Overseas, Biden assembled and held together a coalition in support of Ukraine that has enabled the invaded nation to resist Russia’s attack — a huge foreign-policy success reminiscent of America’s pre-Pearl Harbor role as the “arsenal of democracy.” And Biden’s China policy, centering on export restrictions designed to undermine China’s technological ambitions, is vastly more aggressive than anything Trump did, even if it hasn’t gotten nearly as much media attention.
Yet Biden is often portrayed as weak and out of it, while Trump was perceived by 90% of Republicans as a “strong leader” on the day he grudgingly left office. How is this possible?
The Trump personality cult may have been enabled in part by forces that go beyond politics. After all, we used to expect dignified behavior from captains of industry as well as politicians. But these days, perhaps because celebrity culture infects everything, business leaders are taken seriously even when they seem unable to refrain from flamboyant displays of ego and insecurity. (Cough. Elon Musk. Cough.)

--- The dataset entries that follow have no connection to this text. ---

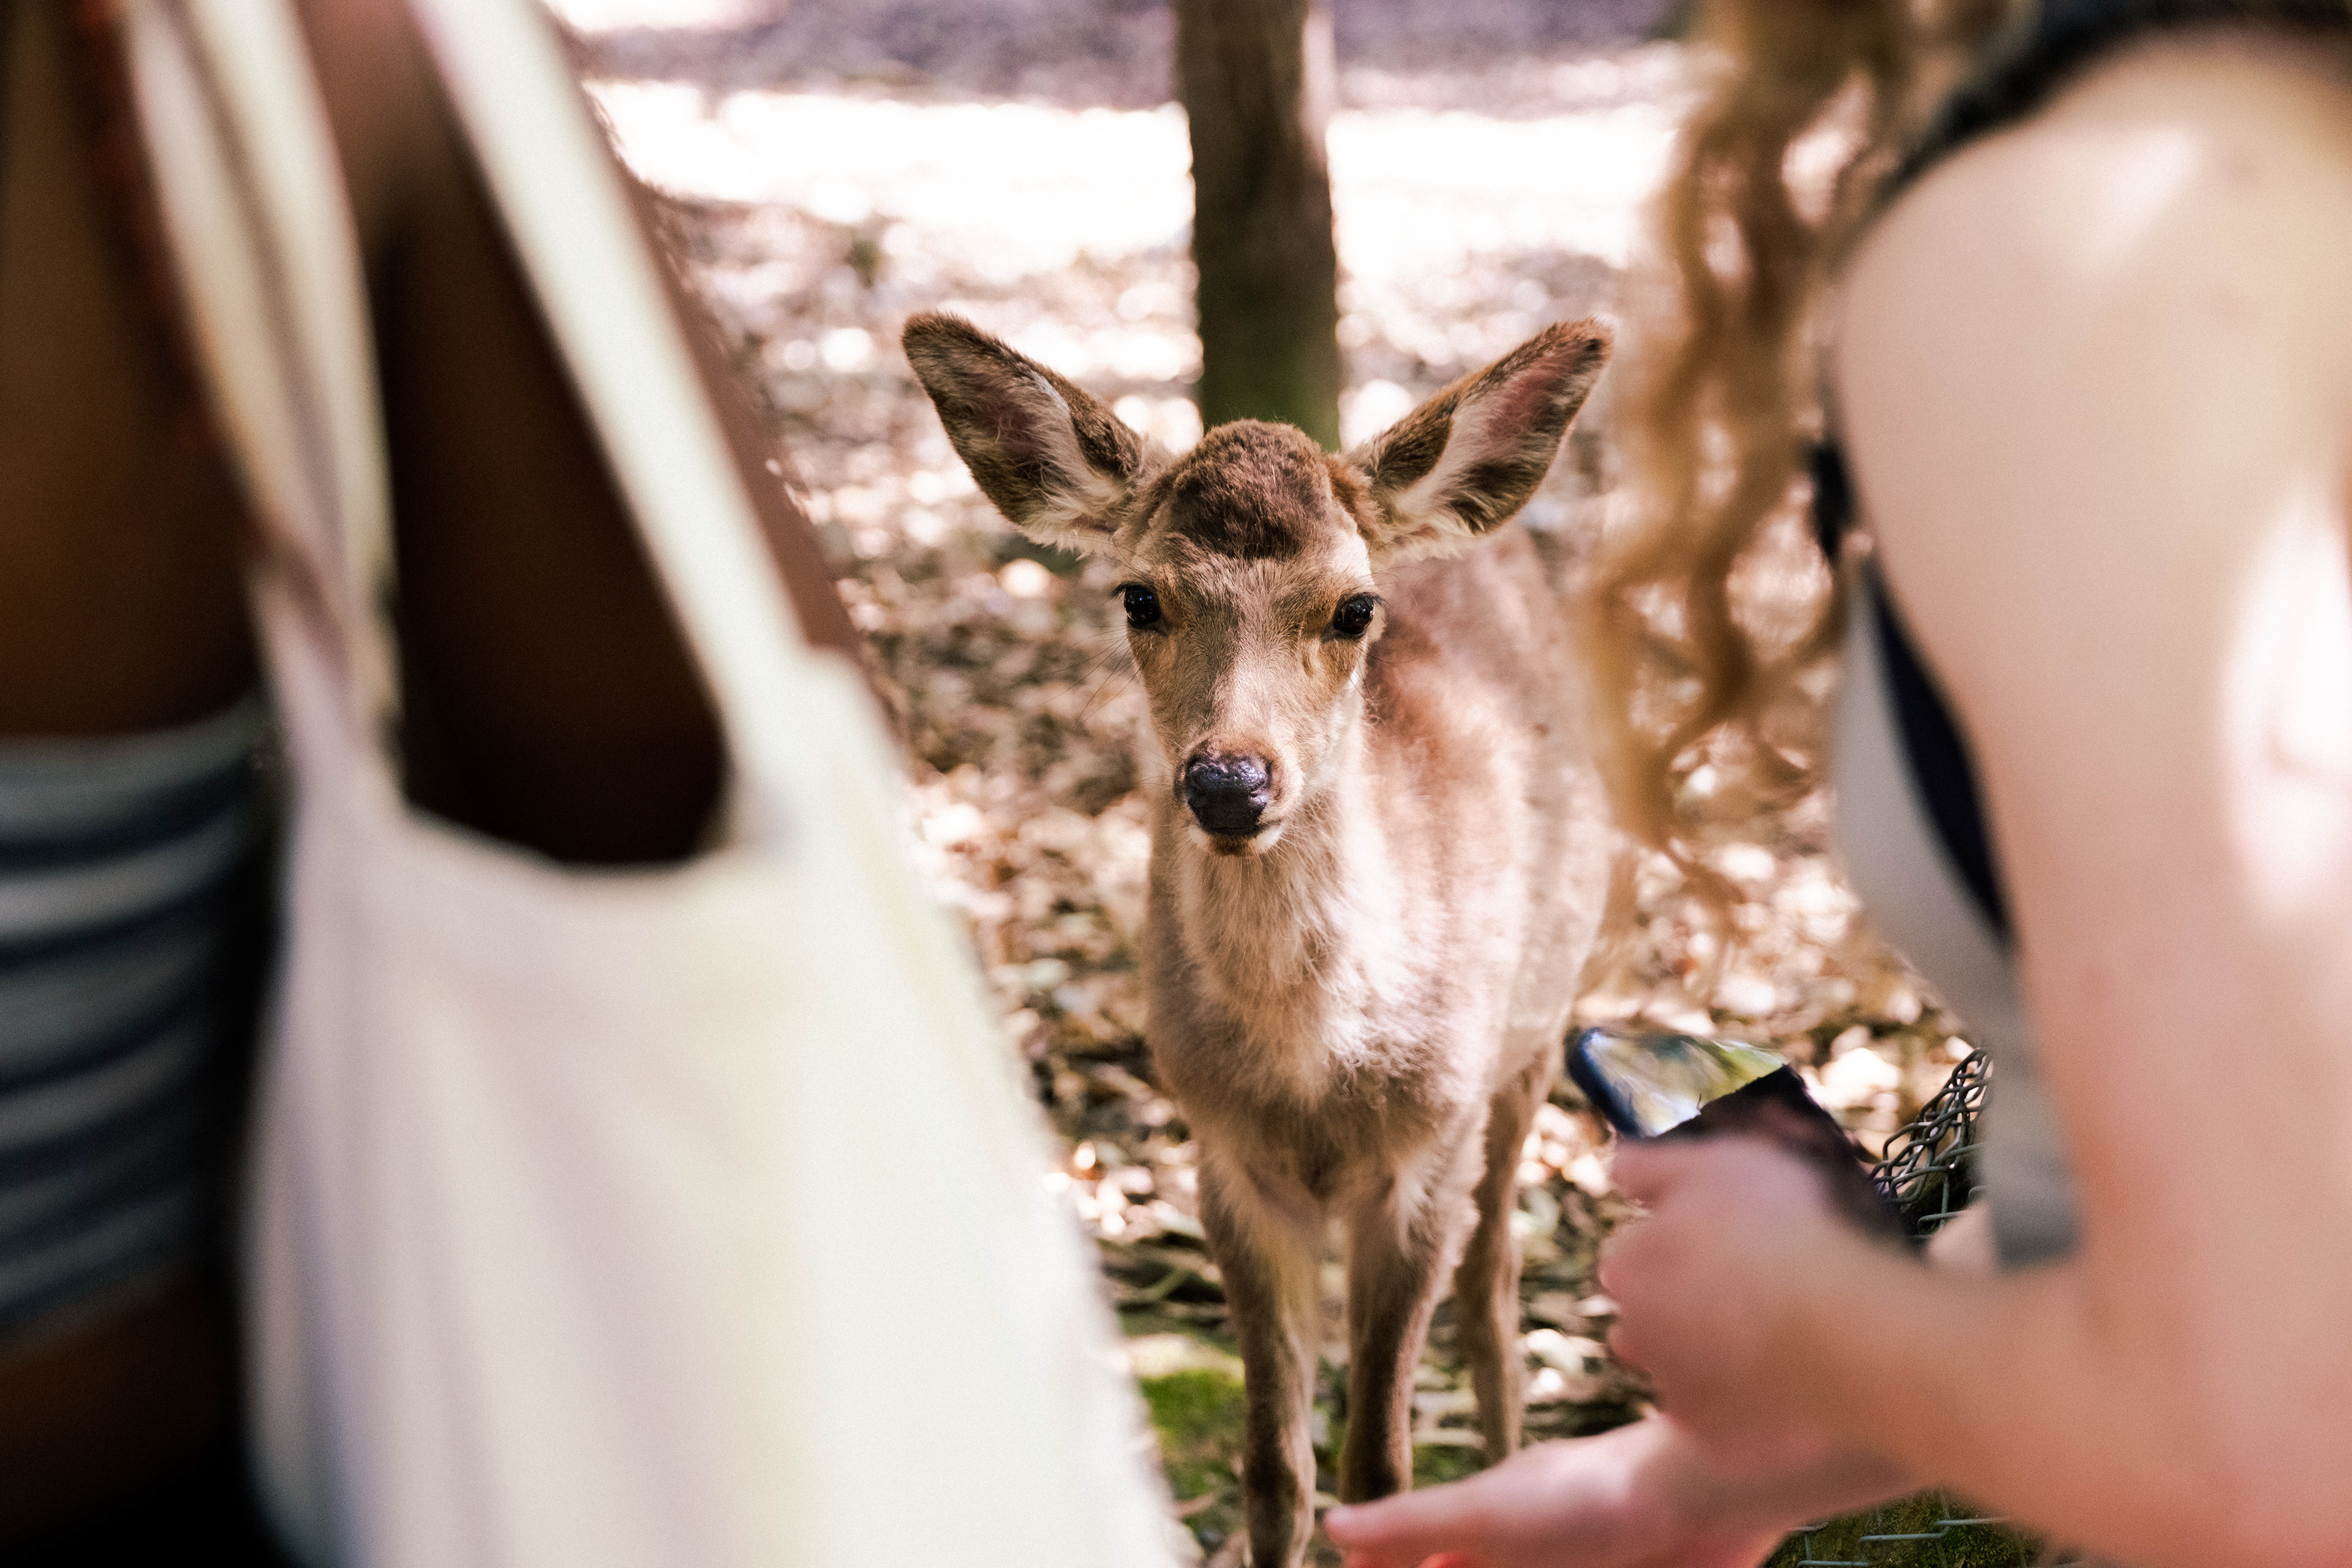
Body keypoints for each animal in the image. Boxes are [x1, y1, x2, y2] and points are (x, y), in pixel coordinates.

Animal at [904, 310, 1616, 1568]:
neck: (1312, 1073)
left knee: (1495, 1283)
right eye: (1138, 597)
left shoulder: (1423, 1150)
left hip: (1533, 1037)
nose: (1230, 782)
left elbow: (1380, 1467)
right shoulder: (1225, 1157)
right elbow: (1277, 1469)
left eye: (1353, 608)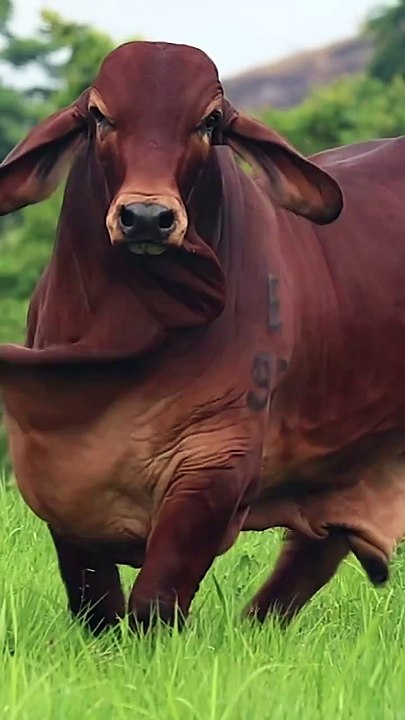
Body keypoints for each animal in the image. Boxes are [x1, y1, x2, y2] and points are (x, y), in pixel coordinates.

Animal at [0, 40, 403, 635]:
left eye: (209, 121)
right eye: (99, 114)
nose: (148, 217)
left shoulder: (216, 461)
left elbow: (155, 599)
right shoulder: (52, 464)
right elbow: (96, 603)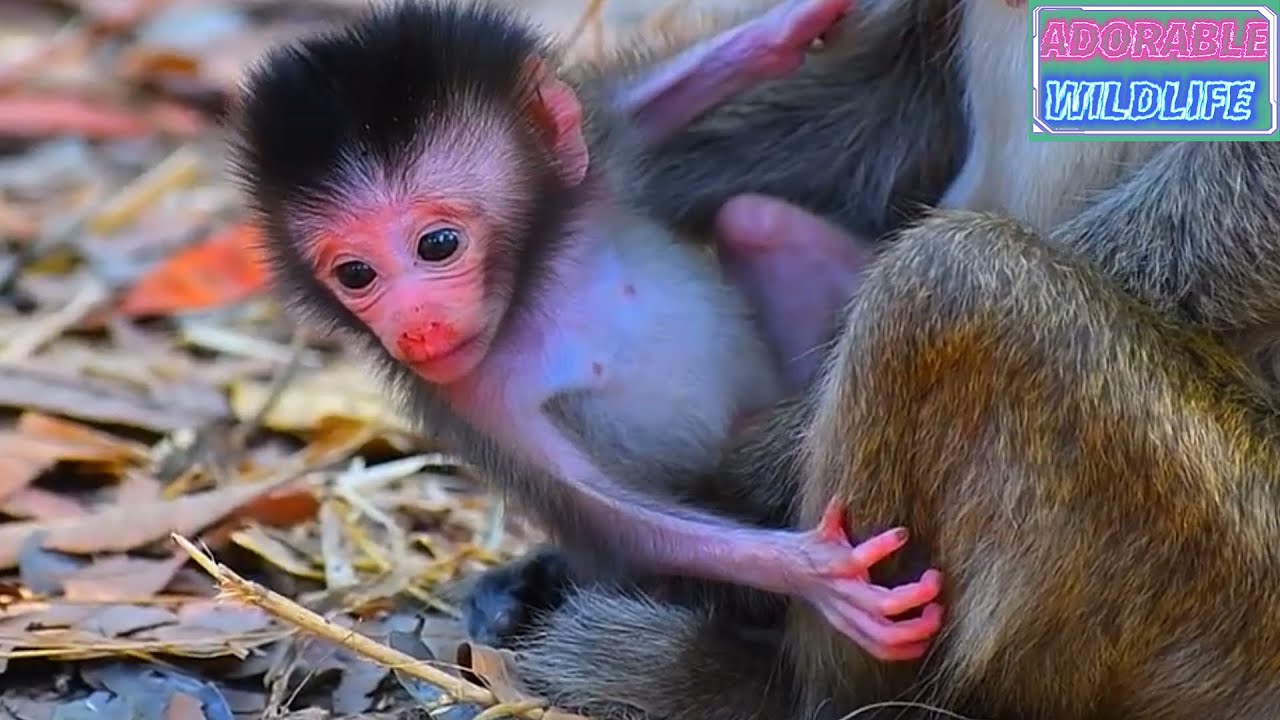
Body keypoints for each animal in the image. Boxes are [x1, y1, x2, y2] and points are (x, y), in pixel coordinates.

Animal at [227, 0, 946, 662]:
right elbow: (612, 516)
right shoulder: (474, 396)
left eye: (437, 244)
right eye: (355, 274)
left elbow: (634, 111)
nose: (413, 326)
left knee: (756, 222)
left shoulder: (593, 172)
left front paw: (788, 29)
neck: (537, 294)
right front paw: (813, 572)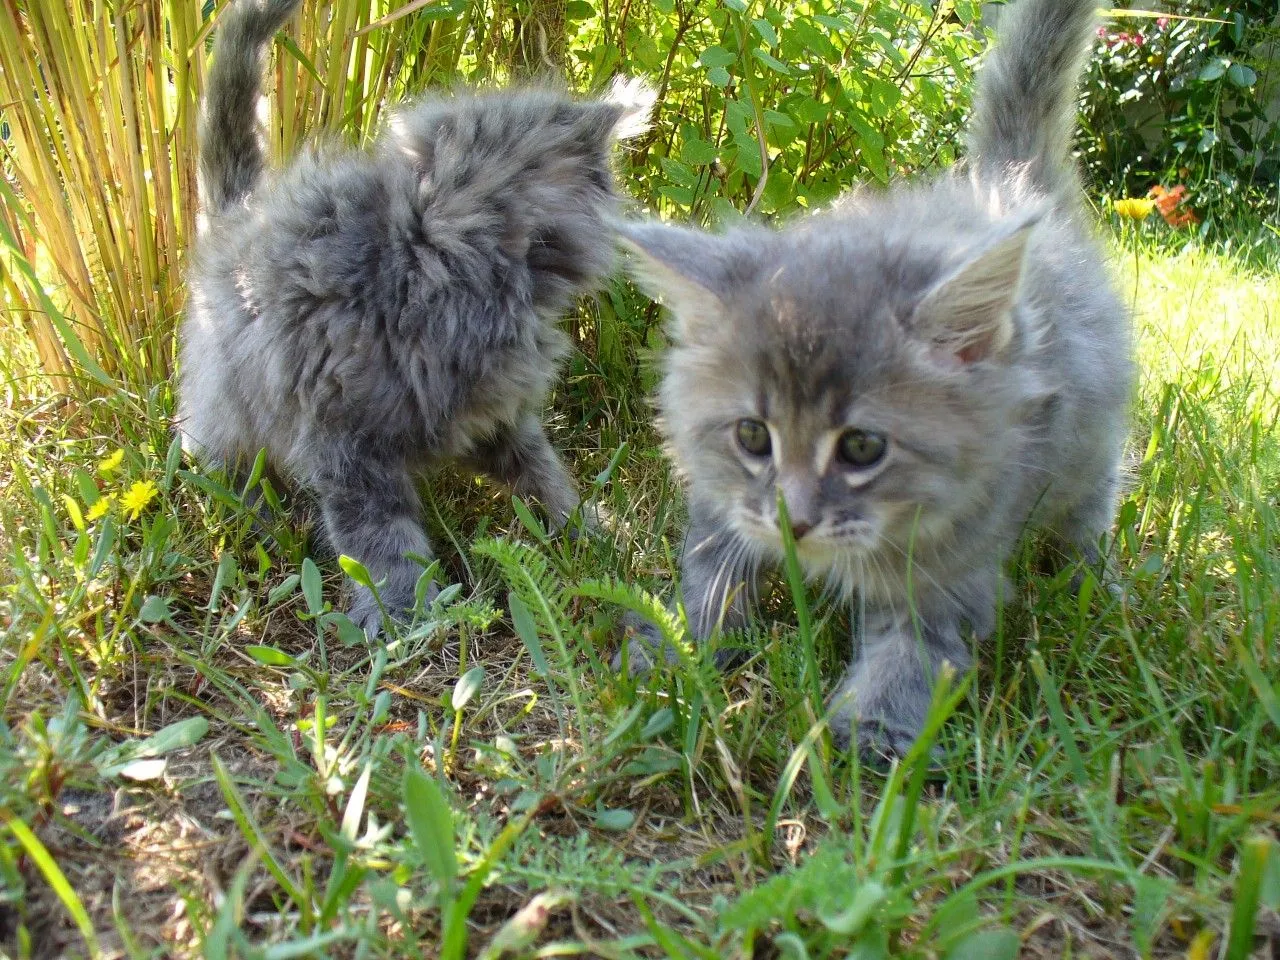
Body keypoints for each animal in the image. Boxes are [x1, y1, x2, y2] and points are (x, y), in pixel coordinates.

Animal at [177, 0, 650, 634]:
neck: (429, 258)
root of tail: (241, 213)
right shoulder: (346, 447)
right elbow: (381, 539)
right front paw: (405, 617)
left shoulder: (496, 415)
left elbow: (543, 476)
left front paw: (587, 532)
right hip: (228, 408)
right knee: (219, 461)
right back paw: (258, 518)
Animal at [619, 0, 1131, 757]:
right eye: (752, 435)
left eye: (863, 448)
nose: (793, 522)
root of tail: (1005, 186)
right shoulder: (721, 504)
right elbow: (711, 577)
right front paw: (675, 651)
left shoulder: (953, 563)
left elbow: (910, 651)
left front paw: (869, 735)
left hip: (1088, 450)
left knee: (1090, 507)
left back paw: (1091, 584)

Also, the Republican elites trying to distance themselves from Trump spent years fluffing his image. Until a few days ago Fox News, the main source of political information for much of the GOP base, gave Trump the kind of hagiographic coverage you’d expect from state media in a dictatorship.
And Republican politicians, many of whom knew Trump for what he was, spent years praising him in language reminiscent of Politburo members praising the party chairman.
Now those same elites want to push Trump out of the picture. But while they may be able to deny him the nomination, they probably won’t be able to avoid paying a heavy price for their past cowardice.